AUFGABEN.
1: Schreib aus dem Textauszug genau die Stelle ab, die bei „Damit sei Hamburg“ anfängt und bei „Antje Möller (GAL).“ aufhört.
2: Beantworte diese Fragen zum Textauszug:
(a) Welche Ämter hat Ekkehard Wysocki?
(b) In welche Länder sollten nach dem Antrag der GAL im Winter keine Roma abgeschoben werden?
(c) Wie nennen GAL und Linksfraktion die Einzelfallprüfungen in der Praxis?
3: Fasse den Absatz im Textauszug, der mit „Damit sei Hamburg“ beginnt, kürzer zusammen und behalte die wichtigsten Fakten.

TEXTAUSZUG.
Von Grundsätzen verabschiedet

BLEIBERECHT Begrenzter Abschiebestopp für Roma in der Bürgerschaft chancenlos. SPD-Mehrheit will lieber weiter Einzelfälle geprüft sehen

„Menschlichkeit Fehlanzeige!“

Antje Möller (GAL)

Bewegen mochte sich die SPD-Fraktion nicht: Vor der Bürgerschaftsdebatte kündigte sie gestern an, dass sie dem Antrag der GAL, während des Winters keine Roma nach Serbien, Mazedonien und in das Kosovo abzuschieben, nicht zustimmen werde. Stattdessen wolle man weiterhin jeden Einzelfall sorgfältig prüfen, sagte der SPD-Abgeordnete und Innenausschuss-Vorsitzende Ekkehard Wysocki.

Damit sei Hamburg „im Einklang mit den Verfahrensweisen der anderen Bundsländer“, so Wysocki. Der GAL warf er vor, die heutige Praxis „über zwei Winter in Regierungsverantwortung mitgetragen“ zu haben – einen Abschiebestopp für Roma habe es auch unter Schwarz-Grün „nicht gegeben“.

GAL und Linksfraktion beklagten, dass die Einzelfallprüfungen in der Praxis „eine Farce“ seien und die Ausländerbehörde ihre Spielräume nicht nutze. „In keinem einzigen Fall“ seien „Entscheidungen zugunsten der Menschen gefallen“, sagte Antje Möller (GAL).

GEZEIGTE EINTRÄGE.
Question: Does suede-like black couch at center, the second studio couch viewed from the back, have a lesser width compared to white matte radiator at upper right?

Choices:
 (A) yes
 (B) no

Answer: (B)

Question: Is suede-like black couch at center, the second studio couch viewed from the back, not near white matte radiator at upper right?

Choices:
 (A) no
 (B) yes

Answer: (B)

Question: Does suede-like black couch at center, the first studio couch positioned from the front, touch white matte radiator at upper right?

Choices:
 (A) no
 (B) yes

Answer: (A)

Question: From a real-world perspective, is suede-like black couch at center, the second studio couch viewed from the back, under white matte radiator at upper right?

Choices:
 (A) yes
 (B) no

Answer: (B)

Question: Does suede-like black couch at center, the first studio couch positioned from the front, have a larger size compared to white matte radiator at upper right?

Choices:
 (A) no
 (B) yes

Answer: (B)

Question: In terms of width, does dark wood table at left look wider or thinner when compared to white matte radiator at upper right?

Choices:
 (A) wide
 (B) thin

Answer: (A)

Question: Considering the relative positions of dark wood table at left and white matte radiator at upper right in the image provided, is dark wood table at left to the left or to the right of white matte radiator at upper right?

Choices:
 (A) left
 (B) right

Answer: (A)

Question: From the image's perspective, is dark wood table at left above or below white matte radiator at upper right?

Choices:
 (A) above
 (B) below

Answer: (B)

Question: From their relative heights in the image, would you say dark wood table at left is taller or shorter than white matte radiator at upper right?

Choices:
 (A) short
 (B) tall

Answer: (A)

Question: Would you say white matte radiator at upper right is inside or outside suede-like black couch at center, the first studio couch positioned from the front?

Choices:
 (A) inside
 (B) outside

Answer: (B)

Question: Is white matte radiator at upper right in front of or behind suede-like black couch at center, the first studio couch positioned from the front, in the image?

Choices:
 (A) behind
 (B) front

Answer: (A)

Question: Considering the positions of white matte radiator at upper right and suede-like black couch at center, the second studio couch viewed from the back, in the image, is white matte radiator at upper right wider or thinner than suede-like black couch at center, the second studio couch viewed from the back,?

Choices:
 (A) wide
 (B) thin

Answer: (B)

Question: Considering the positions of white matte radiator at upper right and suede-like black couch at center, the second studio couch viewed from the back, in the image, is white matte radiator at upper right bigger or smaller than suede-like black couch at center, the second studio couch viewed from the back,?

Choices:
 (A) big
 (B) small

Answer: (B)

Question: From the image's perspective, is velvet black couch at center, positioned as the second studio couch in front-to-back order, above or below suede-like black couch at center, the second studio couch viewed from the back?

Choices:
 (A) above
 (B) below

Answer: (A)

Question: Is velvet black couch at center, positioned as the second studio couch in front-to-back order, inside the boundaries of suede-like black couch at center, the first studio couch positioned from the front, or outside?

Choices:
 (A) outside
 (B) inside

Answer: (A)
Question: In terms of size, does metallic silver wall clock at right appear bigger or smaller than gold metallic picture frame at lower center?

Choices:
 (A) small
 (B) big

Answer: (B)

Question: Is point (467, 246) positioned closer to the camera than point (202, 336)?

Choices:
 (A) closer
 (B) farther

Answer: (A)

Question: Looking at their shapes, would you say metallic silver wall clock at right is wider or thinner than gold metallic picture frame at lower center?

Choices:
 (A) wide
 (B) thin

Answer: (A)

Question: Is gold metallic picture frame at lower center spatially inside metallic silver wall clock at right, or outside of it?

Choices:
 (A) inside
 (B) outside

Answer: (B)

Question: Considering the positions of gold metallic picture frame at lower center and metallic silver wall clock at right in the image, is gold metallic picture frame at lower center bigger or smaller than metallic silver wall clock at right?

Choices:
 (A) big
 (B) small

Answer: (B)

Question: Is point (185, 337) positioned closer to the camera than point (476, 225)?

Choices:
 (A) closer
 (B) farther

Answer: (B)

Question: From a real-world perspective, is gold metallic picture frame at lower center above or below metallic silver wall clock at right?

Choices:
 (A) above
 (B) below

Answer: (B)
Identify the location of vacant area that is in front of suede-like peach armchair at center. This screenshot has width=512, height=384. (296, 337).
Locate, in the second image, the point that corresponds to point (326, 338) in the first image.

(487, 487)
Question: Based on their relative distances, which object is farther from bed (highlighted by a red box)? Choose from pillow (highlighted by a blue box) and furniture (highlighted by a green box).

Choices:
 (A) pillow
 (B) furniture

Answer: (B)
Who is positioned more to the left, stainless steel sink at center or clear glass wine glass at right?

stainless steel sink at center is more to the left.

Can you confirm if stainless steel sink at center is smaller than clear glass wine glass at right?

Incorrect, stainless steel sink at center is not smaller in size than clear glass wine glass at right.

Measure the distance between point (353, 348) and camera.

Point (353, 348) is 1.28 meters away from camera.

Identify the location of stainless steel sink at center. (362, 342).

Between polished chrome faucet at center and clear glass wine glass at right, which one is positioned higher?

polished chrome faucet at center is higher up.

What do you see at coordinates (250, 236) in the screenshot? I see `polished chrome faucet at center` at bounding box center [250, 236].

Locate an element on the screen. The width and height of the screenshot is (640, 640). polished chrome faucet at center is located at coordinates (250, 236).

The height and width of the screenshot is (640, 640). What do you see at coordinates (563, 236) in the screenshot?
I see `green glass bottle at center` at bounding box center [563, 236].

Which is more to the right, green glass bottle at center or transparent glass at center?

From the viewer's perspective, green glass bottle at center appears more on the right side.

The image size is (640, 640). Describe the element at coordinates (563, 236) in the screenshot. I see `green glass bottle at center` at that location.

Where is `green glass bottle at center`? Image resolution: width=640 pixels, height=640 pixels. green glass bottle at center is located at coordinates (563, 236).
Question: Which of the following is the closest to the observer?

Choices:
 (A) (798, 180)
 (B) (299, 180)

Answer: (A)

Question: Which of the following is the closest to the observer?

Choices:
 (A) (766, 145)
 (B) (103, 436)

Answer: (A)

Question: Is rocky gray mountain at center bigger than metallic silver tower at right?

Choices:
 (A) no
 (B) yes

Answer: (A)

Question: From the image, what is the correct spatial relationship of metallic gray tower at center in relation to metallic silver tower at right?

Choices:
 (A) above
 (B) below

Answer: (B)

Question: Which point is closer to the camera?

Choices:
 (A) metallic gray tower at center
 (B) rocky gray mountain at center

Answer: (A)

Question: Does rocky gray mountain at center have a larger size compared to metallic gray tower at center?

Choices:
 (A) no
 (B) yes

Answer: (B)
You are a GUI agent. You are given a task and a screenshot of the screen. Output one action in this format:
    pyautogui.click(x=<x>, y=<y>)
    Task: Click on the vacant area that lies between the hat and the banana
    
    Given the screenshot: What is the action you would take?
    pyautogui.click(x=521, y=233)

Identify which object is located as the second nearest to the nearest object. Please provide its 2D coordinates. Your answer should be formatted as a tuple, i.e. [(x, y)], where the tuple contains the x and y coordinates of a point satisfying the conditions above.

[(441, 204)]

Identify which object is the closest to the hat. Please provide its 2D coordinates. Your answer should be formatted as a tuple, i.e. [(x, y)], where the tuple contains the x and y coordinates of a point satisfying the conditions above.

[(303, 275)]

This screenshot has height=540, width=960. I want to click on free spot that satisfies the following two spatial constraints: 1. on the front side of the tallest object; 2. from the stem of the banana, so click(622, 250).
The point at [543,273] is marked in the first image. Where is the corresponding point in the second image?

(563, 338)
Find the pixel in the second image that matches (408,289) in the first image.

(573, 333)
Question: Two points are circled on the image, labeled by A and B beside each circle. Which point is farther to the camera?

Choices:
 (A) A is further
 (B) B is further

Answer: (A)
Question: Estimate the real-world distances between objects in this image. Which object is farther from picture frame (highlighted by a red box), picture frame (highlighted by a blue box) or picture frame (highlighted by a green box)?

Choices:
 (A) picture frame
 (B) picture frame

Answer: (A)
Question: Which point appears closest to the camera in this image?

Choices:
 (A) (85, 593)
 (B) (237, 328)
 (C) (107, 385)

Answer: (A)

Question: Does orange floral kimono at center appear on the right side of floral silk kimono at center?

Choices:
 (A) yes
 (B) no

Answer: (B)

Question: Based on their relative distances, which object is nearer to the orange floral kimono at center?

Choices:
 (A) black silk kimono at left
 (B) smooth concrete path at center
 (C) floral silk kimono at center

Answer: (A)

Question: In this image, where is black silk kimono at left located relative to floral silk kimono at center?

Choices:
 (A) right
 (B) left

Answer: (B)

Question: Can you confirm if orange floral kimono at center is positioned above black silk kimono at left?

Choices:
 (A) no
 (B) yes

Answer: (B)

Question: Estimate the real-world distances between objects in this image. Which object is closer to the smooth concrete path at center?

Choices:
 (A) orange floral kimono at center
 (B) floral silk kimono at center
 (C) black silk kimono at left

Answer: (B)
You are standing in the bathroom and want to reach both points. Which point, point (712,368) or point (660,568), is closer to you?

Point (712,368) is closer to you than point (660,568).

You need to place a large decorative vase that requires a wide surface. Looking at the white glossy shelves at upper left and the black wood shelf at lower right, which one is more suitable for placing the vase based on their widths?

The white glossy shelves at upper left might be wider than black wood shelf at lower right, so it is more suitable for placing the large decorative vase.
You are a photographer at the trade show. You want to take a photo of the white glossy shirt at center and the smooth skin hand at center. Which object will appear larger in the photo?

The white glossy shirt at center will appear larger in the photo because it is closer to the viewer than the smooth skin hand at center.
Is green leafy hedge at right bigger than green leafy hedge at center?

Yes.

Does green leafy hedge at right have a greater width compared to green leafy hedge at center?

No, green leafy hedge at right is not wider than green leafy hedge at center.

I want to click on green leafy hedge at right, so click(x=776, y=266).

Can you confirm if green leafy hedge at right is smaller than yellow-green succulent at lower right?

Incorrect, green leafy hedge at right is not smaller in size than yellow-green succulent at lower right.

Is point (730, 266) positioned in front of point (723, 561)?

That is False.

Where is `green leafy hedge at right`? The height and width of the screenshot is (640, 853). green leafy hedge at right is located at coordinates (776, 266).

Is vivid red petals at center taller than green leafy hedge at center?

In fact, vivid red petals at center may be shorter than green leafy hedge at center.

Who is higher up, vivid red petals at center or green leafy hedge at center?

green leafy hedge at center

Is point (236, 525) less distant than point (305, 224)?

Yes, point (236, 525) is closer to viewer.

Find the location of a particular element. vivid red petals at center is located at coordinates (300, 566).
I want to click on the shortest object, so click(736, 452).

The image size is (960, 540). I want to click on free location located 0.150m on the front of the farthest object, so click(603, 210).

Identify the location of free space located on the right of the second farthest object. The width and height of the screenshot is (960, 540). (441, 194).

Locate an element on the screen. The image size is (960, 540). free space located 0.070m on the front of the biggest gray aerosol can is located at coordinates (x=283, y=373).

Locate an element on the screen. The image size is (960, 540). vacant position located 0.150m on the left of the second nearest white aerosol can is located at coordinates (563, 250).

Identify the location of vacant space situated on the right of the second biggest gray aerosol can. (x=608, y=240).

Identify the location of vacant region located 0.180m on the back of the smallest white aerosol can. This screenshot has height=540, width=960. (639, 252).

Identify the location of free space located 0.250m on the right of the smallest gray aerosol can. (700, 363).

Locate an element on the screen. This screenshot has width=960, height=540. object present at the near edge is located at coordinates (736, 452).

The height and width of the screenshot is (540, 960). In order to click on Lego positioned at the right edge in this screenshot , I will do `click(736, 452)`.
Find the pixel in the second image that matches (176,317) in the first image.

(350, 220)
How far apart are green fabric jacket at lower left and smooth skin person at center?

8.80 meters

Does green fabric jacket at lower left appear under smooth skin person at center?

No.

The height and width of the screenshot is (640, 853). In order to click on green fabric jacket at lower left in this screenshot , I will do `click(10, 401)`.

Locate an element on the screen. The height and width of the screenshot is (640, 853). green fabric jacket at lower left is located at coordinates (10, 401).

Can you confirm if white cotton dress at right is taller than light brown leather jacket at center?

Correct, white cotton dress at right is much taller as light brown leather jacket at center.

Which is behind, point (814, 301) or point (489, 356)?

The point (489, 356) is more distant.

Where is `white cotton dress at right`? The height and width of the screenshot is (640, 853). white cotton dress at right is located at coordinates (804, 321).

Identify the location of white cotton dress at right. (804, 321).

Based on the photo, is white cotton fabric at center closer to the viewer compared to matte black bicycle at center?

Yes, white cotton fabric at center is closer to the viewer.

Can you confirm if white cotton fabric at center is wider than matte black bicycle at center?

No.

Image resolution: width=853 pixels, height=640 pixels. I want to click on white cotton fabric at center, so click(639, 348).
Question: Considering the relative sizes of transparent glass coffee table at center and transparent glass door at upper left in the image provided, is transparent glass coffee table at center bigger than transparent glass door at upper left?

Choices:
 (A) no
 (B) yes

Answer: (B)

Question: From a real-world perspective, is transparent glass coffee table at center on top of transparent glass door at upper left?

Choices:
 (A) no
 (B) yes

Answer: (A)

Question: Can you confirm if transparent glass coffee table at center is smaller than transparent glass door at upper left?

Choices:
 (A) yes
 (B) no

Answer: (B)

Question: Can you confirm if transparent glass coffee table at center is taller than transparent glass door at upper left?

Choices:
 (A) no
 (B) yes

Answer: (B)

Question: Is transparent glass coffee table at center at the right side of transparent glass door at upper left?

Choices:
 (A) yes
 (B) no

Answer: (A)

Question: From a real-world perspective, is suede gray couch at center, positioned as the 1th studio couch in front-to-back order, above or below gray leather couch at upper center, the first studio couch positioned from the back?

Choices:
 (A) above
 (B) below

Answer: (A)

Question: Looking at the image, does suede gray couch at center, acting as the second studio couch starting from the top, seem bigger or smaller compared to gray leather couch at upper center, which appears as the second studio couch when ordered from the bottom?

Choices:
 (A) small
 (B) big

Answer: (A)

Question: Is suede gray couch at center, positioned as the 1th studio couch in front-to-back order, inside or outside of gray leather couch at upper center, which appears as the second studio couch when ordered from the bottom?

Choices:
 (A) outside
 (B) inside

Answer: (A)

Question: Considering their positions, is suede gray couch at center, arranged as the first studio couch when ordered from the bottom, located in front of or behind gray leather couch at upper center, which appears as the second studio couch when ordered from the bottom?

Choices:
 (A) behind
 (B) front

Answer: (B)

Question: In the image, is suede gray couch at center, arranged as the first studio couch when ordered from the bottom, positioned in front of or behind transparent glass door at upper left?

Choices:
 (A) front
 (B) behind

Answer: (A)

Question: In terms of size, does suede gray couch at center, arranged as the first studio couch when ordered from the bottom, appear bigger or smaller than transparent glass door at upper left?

LÖSUNGEN.
1:
Damit sei Hamburg „im Einklang mit den Verfahrensweisen der anderen Bundsländer“, so Wysocki. Der GAL warf er vor, die heutige Praxis „über zwei Winter in Regierungsverantwortung mitgetragen“ zu haben – einen Abschiebestopp für Roma habe es auch unter Schwarz-Grün „nicht gegeben“.

GAL und Linksfraktion beklagten, dass die Einzelfallprüfungen in der Praxis „eine Farce“ seien und die Ausländerbehörde ihre Spielräume nicht nutze. „In keinem einzigen Fall“ seien „Entscheidungen zugunsten der Menschen gefallen“, sagte Antje Möller (GAL).

2:
(a) Er ist SPD-Abgeordneter und Vorsitzender des Innenausschusses.
(b) Nach Serbien, Mazedonien und in das Kosovo.
(c) „Eine Farce“.

3: Laut Wysocki handelt Hamburg wie die anderen Bundesländer. Er wirft der GAL vor, diese Praxis zwei Winter lang in der Regierung mitgetragen zu haben. Auch unter Schwarz-Grün habe es keinen Abschiebestopp für Roma gegeben.